> [ARTICLE]
☆ ☆ ☆

Social Security Found I was Disabled. How can the Disability Insurer Disagree?

More than twenty years ago, when I started my practice as an ERISA disability lawyer in Connecticut, I would tell my clients that it was generally easier to get group long term disability benefits under their employers plan than it was to get Social Security Disability Income.  Now, the situation is reversed; so long as you do several levels of appeal, Social Security disability benefits are generally easier to qualify for than ERISA group disability insurance.   All the clients I represent in ERISA disability appeals are receiving Social Security.  

It is a strange result.  On paper, Social Security has a stricter definition of disability: the disability standard for Social Security is that you can’t do any job; for most long-term disability plans, you are disabled for the first 24 or 36 months of coverage if you can’t do your specific job.  Social Security has a number of doctrines and practices, though, that really help claimants.  If your disability fits into a certain category and your treating physician supports your claim, Social Security is obligated to pay benefits.  In the ERISA disability claim area, the doctrines that courts apply, such as applying a deferential standard of review to the plan’s decisions, have the effect of making it harder for claimants to prevail.  

So, based just on the different standards for disability, you may get complacent about pursuing an appeal vigorously, thinking “How can Unum deny my claim if Social Security found I was disabled?”  Believe me, the insurers do this all the time.  If you are denied disability benefits, make sure you pursue any appeal as hard as you can even if you have prevailed with Social Security.

☆ ☆ ☆

> [OBJECTIVES]
a. According to the article on Social Security and disability insurance, why is Social Security now generally easier to qualify for even though its definition of disability is stricter? Answer in one to three sentences.
b. Reproduce the part of the article on Social Security and disability insurance starting with "Social Security Found I was Disabled." and going on through "receiving Social Security.".
These records are separate material, unrelated to the article.

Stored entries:
☆ ☆ ☆

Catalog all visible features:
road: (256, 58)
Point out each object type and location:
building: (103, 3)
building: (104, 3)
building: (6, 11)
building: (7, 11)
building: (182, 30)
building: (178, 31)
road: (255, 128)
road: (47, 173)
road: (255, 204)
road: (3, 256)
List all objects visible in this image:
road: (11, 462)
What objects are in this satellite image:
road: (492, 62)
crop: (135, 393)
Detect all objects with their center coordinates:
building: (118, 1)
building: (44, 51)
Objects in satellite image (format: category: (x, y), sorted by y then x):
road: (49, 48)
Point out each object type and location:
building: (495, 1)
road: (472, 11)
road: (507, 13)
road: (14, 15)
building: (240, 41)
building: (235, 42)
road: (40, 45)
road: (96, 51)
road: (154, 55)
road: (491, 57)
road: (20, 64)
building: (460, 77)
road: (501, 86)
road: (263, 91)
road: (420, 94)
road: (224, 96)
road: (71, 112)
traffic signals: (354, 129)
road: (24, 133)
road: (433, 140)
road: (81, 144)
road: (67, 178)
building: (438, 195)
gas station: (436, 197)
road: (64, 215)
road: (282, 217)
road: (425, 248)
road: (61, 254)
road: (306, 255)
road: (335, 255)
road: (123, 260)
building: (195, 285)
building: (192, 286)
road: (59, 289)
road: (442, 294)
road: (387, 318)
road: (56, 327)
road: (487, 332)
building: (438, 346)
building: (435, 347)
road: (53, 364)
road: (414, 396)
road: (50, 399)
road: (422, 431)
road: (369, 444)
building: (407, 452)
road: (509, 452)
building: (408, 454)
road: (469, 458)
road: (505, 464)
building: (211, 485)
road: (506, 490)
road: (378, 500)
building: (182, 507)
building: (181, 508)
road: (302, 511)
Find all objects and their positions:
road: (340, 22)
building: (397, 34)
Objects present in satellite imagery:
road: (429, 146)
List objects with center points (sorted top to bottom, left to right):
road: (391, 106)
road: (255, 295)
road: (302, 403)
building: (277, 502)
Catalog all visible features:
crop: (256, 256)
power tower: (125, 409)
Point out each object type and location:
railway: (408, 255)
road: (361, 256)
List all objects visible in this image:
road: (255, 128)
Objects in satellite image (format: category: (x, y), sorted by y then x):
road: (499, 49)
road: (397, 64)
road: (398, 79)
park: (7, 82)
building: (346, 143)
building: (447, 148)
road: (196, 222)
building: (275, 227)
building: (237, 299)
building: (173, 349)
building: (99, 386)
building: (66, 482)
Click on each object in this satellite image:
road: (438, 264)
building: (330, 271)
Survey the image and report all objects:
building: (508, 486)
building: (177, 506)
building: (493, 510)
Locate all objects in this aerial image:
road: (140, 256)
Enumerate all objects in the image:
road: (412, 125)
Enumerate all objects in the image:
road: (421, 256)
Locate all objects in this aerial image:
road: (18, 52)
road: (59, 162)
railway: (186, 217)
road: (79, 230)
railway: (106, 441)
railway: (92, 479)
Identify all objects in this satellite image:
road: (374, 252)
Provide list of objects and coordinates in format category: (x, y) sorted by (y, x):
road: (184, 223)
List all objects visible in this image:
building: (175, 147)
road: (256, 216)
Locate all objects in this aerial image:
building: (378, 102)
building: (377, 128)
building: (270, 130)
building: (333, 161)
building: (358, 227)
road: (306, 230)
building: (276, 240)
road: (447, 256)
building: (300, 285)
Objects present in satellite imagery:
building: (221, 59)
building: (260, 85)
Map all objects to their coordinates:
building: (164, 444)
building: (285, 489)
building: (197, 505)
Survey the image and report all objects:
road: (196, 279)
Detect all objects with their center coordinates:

☆ ☆ ☆

> [RESULTS OF THE EXERCISE]
a. Social Security has doctrines and practices that help claimants. For example, it must pay benefits if the disability fits a certain category and the treating physician supports the claim. In ERISA disability claims, by contrast, courts apply doctrines such as a deferential standard of review to the plan's decisions, which make it harder for claimants to prevail.

b.
Social Security Found I was Disabled. How can the Disability Insurer Disagree?

More than twenty years ago, when I started my practice as an ERISA disability lawyer in Connecticut, I would tell my clients that it was generally easier to get group long term disability benefits under their employers plan than it was to get Social Security Disability Income.  Now, the situation is reversed; so long as you do several levels of appeal, Social Security disability benefits are generally easier to qualify for than ERISA group disability insurance.   All the clients I represent in ERISA disability appeals are receiving Social Security.